Your assignment:
From the listing below, return each line that includes "theo".
--- START ---
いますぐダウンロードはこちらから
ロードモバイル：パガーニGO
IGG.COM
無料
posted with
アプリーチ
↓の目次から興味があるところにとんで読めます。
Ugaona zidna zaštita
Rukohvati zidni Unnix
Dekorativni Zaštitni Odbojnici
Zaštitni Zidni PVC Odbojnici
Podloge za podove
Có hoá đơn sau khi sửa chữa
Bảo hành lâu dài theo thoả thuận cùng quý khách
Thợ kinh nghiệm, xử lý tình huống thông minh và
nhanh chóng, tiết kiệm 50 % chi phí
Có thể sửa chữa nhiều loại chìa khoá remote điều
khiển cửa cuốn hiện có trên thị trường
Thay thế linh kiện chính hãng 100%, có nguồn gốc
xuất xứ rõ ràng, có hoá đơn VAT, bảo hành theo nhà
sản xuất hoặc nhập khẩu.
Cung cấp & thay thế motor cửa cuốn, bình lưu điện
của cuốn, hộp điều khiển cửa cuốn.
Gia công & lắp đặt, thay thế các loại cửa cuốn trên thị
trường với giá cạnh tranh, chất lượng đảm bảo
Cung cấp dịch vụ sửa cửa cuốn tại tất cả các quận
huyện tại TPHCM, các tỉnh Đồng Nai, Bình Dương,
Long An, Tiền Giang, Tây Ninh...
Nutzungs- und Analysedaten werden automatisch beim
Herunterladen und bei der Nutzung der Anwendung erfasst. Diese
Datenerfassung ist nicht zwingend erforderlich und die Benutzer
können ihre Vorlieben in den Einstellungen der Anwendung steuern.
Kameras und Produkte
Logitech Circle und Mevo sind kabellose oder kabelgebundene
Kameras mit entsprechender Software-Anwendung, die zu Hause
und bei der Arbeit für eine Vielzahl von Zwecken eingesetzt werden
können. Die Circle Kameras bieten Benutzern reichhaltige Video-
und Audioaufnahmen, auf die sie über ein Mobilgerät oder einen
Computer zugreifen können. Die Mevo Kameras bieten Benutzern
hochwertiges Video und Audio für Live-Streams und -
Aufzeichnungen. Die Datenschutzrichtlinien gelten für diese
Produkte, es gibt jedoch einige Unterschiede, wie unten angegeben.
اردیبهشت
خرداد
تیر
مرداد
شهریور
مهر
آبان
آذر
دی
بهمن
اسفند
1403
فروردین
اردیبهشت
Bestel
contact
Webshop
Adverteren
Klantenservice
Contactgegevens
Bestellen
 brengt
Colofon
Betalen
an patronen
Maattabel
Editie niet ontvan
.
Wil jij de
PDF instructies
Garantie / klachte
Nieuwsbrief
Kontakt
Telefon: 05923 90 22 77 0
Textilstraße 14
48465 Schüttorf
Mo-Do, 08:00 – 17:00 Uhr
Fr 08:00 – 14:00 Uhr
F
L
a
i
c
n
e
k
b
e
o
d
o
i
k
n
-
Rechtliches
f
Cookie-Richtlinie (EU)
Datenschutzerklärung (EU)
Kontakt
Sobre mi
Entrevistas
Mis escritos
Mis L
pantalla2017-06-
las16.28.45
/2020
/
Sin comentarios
--- END ---
--- START ---
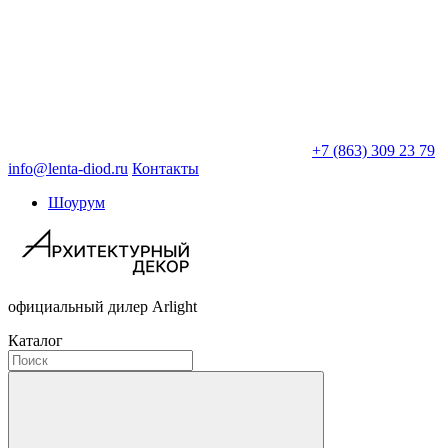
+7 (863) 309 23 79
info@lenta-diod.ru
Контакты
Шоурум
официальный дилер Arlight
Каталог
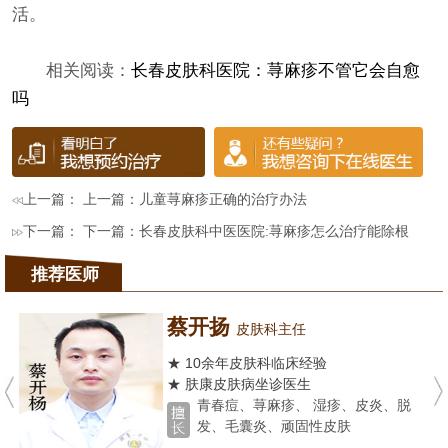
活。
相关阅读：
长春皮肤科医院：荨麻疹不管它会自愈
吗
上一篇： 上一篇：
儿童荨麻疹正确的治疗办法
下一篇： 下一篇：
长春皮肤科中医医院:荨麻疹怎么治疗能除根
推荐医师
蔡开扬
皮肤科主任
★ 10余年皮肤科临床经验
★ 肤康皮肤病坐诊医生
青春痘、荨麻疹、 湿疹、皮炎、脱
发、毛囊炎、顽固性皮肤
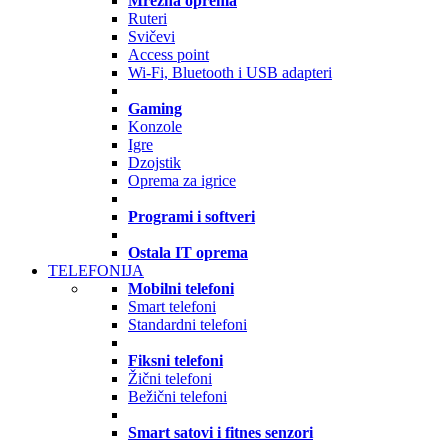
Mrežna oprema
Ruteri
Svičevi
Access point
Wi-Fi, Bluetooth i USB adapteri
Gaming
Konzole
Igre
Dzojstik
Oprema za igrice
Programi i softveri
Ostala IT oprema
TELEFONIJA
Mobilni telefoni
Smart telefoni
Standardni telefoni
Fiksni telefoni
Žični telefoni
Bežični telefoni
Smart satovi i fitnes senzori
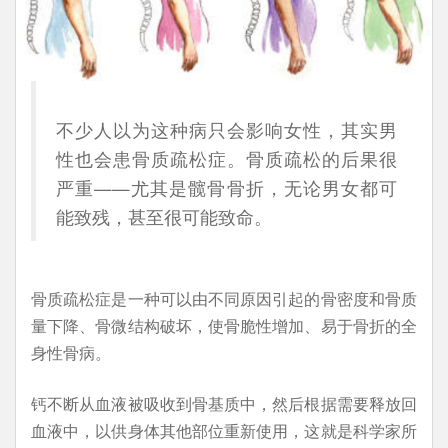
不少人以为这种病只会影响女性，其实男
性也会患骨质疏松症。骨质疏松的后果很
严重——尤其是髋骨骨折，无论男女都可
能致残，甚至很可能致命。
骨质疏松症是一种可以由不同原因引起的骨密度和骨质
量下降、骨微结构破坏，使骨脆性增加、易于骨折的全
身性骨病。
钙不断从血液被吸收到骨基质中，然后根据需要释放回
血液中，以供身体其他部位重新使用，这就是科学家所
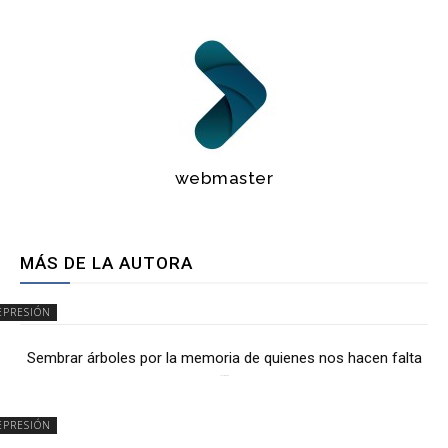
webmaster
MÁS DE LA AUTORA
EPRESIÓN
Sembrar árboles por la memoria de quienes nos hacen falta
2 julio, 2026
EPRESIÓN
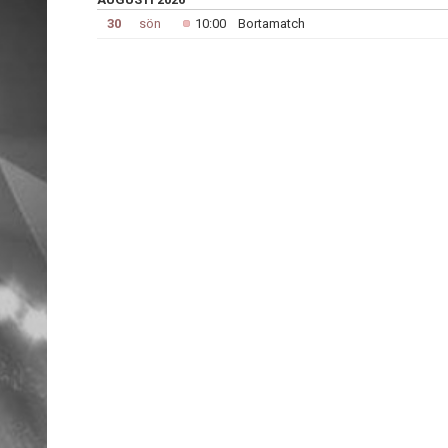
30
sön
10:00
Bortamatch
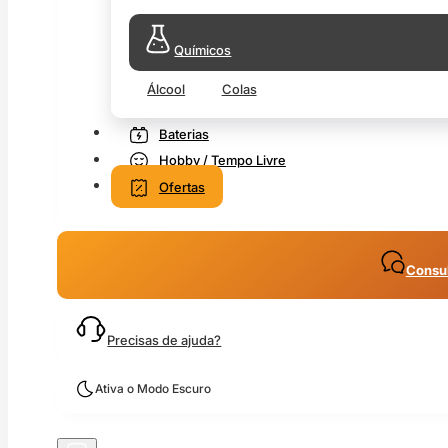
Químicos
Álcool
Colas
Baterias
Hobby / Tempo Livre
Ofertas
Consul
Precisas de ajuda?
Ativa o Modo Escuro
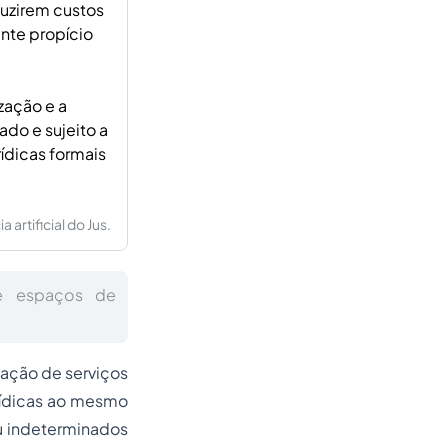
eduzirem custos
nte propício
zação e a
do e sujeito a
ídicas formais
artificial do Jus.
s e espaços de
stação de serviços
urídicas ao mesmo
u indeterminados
--- END ---
Task output:
Bảo hành lâu dài theo thoả thuận cùng quý khách
xuất xứ rõ ràng, có hoá đơn VAT, bảo hành theo nhà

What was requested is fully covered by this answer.